A cold winter under Russian strikes has brought Ukrainians down from the level of expectations to the level of preparedness. Expecting someone to come and solve the problems means remaining in a victim position. An alternative is to take responsibility for one’s own well-being and join forces with neighbours to find ways out of a crisis. This was stated by Lana Zerkal, a member of the Coordination Committee of the Ukraine Facility Platform, in an interview with Yuliia Borisko on theon the «Zhovti kedy» channel.
Communities remain the weakest link. Yet they can become the backbone of energy resilience and develop small-scale energy projects in cooperation with business. The central government resorts to micromanagement, while only addressing systemic problems can create the foundations for rebuilding new decentralised generation.
Personal responsibility
The war has definitively dismantled the illusion of guaranteed security that people had delegated to the state for years. In crisis conditions, survival and basic comfort depend not on promises, but on the level of preparedness. In a critical situation, a person does not rise to the level of their expectations; they fall to the level of their readiness – technical, psychological, and organisational. Expecting a quick end to the war or «top-down solutions» places society in a victim position and deprives it of agency. By contrast, examples of self-organisation at the level of buildings, homeowners’ associations and neighbourhood communities demonstrate that – even with limited resources – it is possible to secure heat, water, and electricity when people take responsibility themselves.
Preparedness of сommunities
The local level is critical for energy resilience, yet it is also the weakest. Despite the availability of donor-provided equipment, cogeneration units, and project solutions, in many communities these resources are not operational due to a lack of political will, budgetary decisions, and clear priorities. Local authorities often prioritise short-term, highly visible urban improvement projects over investments in critical infrastructure that does not deliver immediate electoral dividends. At the same time, where communities planned connections in advance, allocated funding for energy solutions, maintenance, and fuel, and were open to cooperation with business, the outcomes are fundamentally different. The level of preparedness of communities is a test of the quality of local governance and genuine accountability to residents.

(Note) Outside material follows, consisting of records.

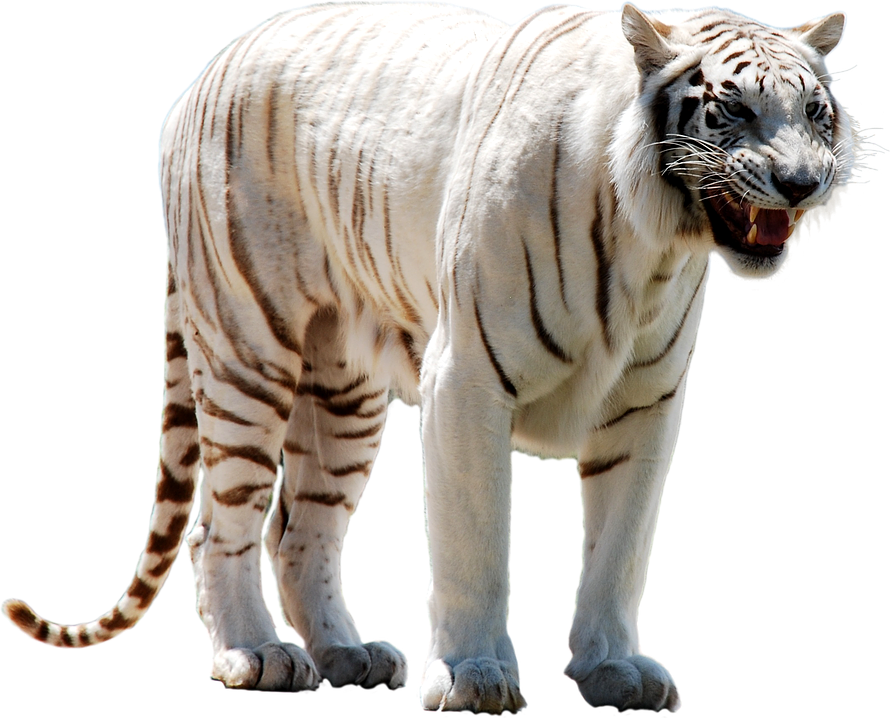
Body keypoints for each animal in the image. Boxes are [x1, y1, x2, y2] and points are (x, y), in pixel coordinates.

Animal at [1, 1, 881, 713]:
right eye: (731, 109)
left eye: (815, 111)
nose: (802, 182)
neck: (653, 242)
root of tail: (209, 70)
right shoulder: (468, 378)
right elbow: (475, 540)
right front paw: (473, 678)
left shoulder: (645, 403)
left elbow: (622, 544)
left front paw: (613, 668)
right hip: (248, 346)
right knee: (220, 525)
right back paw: (257, 654)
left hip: (343, 394)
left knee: (299, 530)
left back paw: (346, 656)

The state’s strategic blind spot
At the central level, the problem is systemic. The state continues to operate within the logic of restoring the old, centralised energy model that has been damaged by the war, instead of rethinking it and creating a new – decentralised and resilient – system. Manual control of the electricity market has led to the accumulation of debts that block investors and the development of new generation capacity. Political decisions on the monetisation of subsidies, dismantling manual regulation, and an honest acknowledgement of the debt crisis are repeatedly postponed due to fear of unpopular measures. State-owned companies in such a system act slowly and cautiously, avoiding decisions for which they would later be held accountable. The simulation of activity through task forces, site visits, and personnel rotations does not change the substance of the problem.

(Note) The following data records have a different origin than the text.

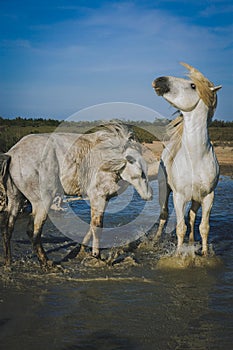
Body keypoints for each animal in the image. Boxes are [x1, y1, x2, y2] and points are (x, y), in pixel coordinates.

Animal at [152, 62, 221, 254]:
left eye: (192, 85)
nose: (159, 80)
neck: (196, 157)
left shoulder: (208, 197)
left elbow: (203, 227)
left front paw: (204, 254)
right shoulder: (179, 197)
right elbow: (180, 227)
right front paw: (178, 254)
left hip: (196, 199)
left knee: (191, 217)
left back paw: (191, 242)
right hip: (165, 191)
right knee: (164, 215)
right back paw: (156, 240)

The Ukraine Facility Platform approach
The Ukraine Facility Platform is working to change the model of «waiting for performative solutions». The focus is on preparing specific technical models and projects based on the real needs of communities. The Platform works to align the interests of local authorities, business, investors, and donors, helping communities understand which energy sources are feasible in their specific context – from bioenergy to cogeneration solutions. The core principle is that the community should act as the client, while business should be the implementer operating under clear, market-based conditions. This approach makes it possible to move from a «give us» logic to building a system in which investment becomes feasible and resilience reproducible.